Problem to work on:
Please copy each line of the listing below precisely, excluding the images.

Data section START

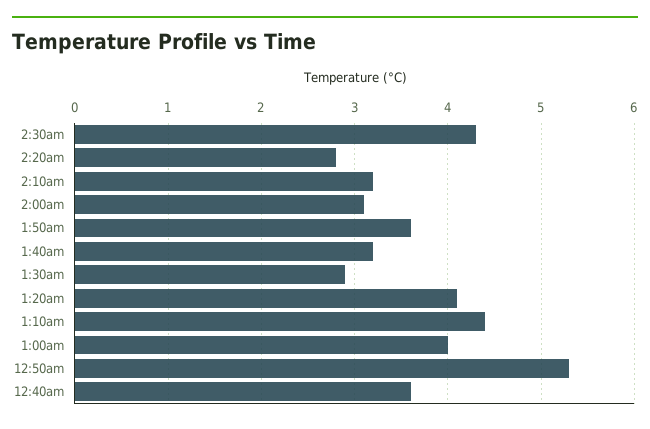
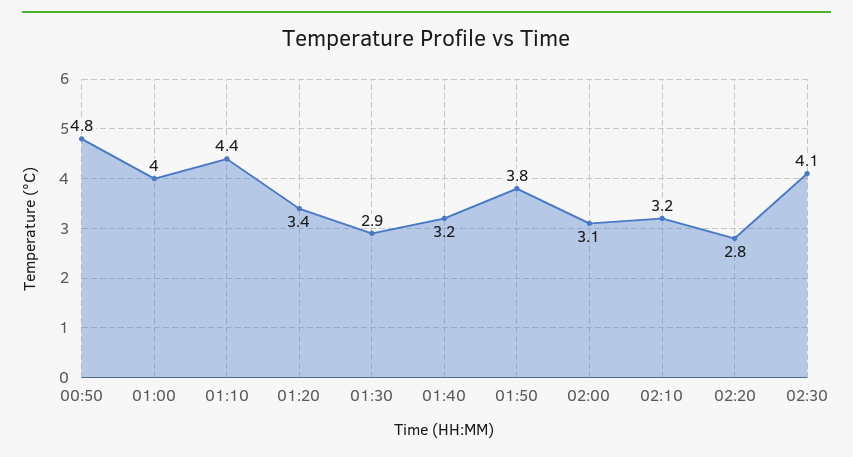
2:30am: 4.3 -> 4.1
1:50am: 3.6 -> 3.8
1:20am: 4.1 -> 3.4
12:50am: 5.3 -> 4.8
12:40am: 3.6 -> none

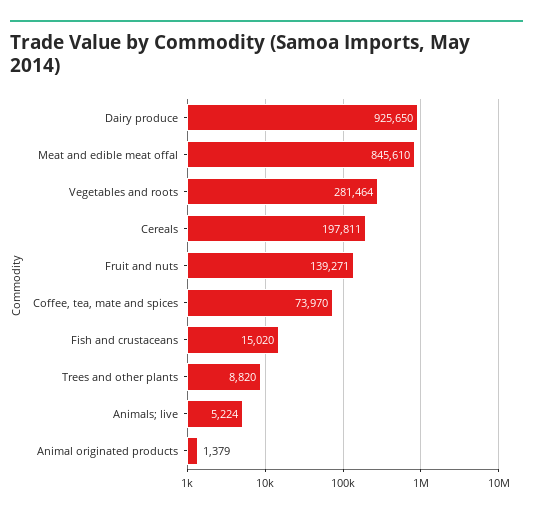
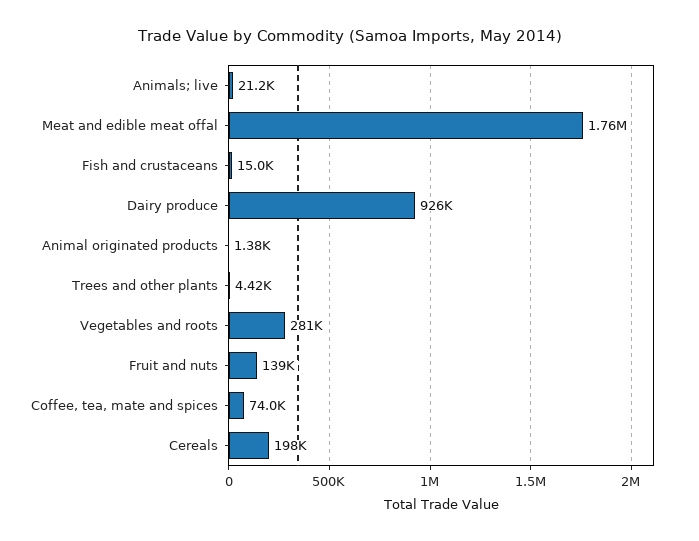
Meat and edible meat offal: 845610 -> 1760000
Trees and other plants: 8820 -> 4420
Animals; live: 5224 -> 21200

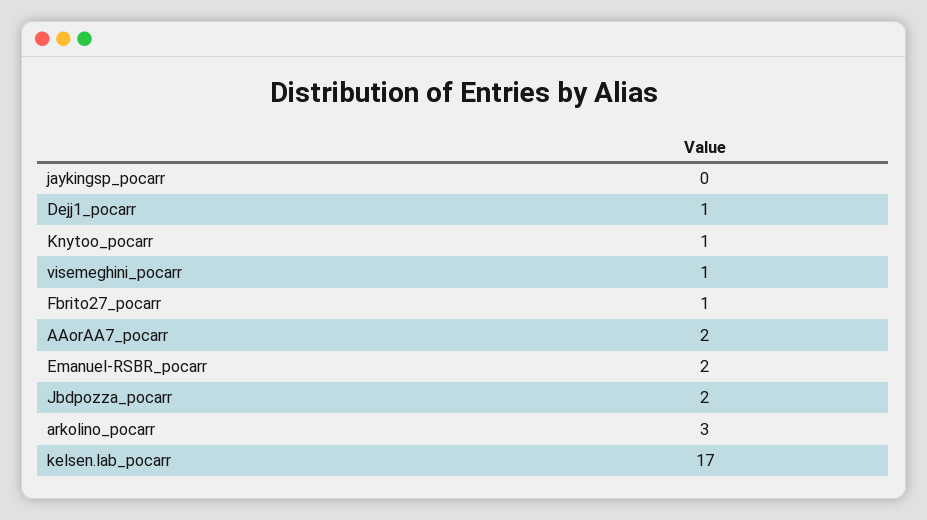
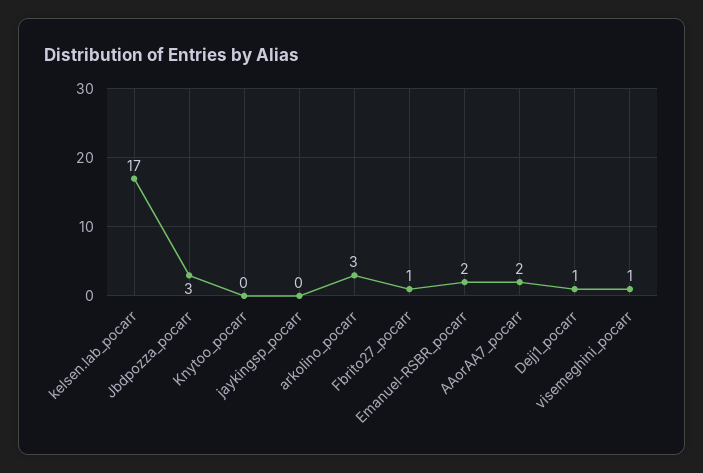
Knytoo_pocarr: 1 -> 0
Jbdpozza_pocarr: 2 -> 3

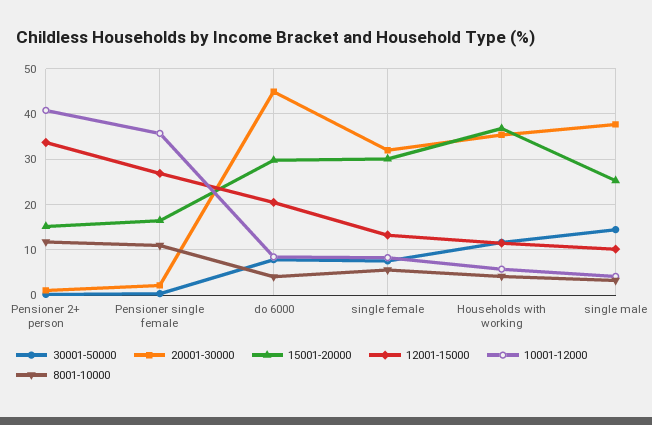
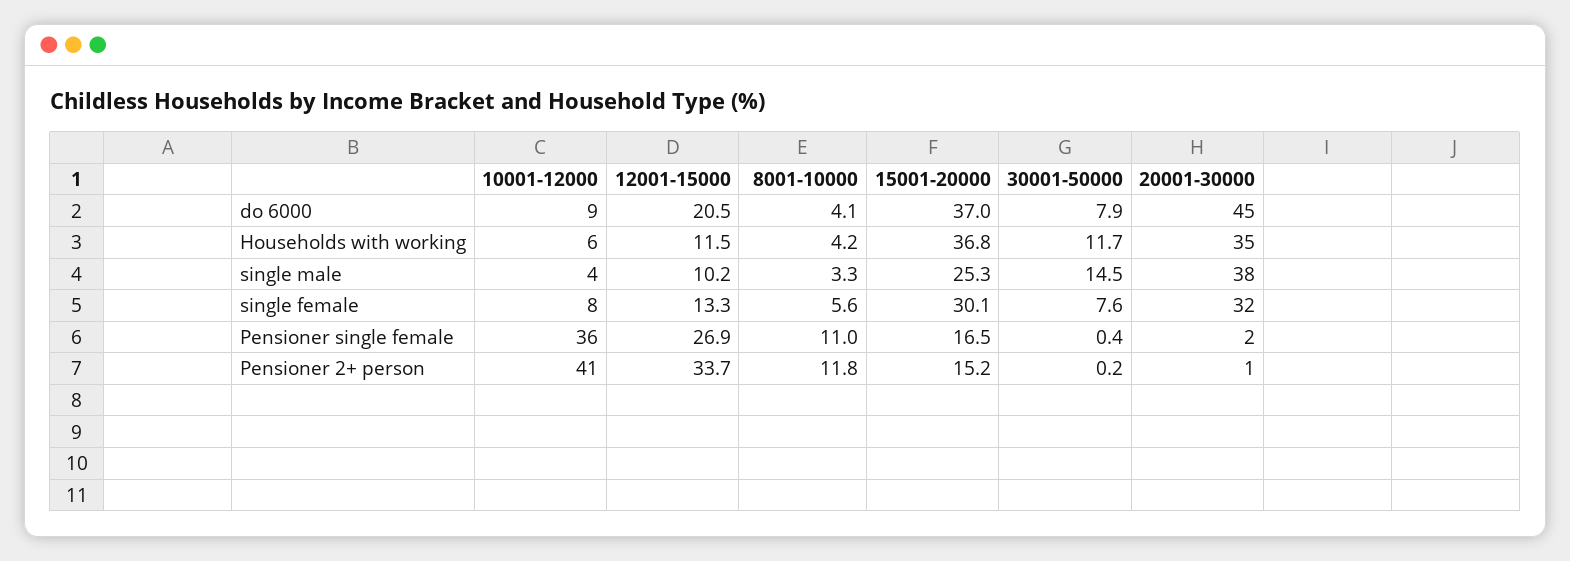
15001-20000, do 6000: 30 -> 37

Data section END

Task answer:
2:30am: 4.3 -> 4.1
1:50am: 3.6 -> 3.8
1:20am: 4.1 -> 3.4
12:50am: 5.3 -> 4.8
12:40am: 3.6 -> none

Meat and edible meat offal: 845610 -> 1760000
Trees and other plants: 8820 -> 4420
Animals; live: 5224 -> 21200

Knytoo_pocarr: 1 -> 0
Jbdpozza_pocarr: 2 -> 3

15001-20000, do 6000: 30 -> 37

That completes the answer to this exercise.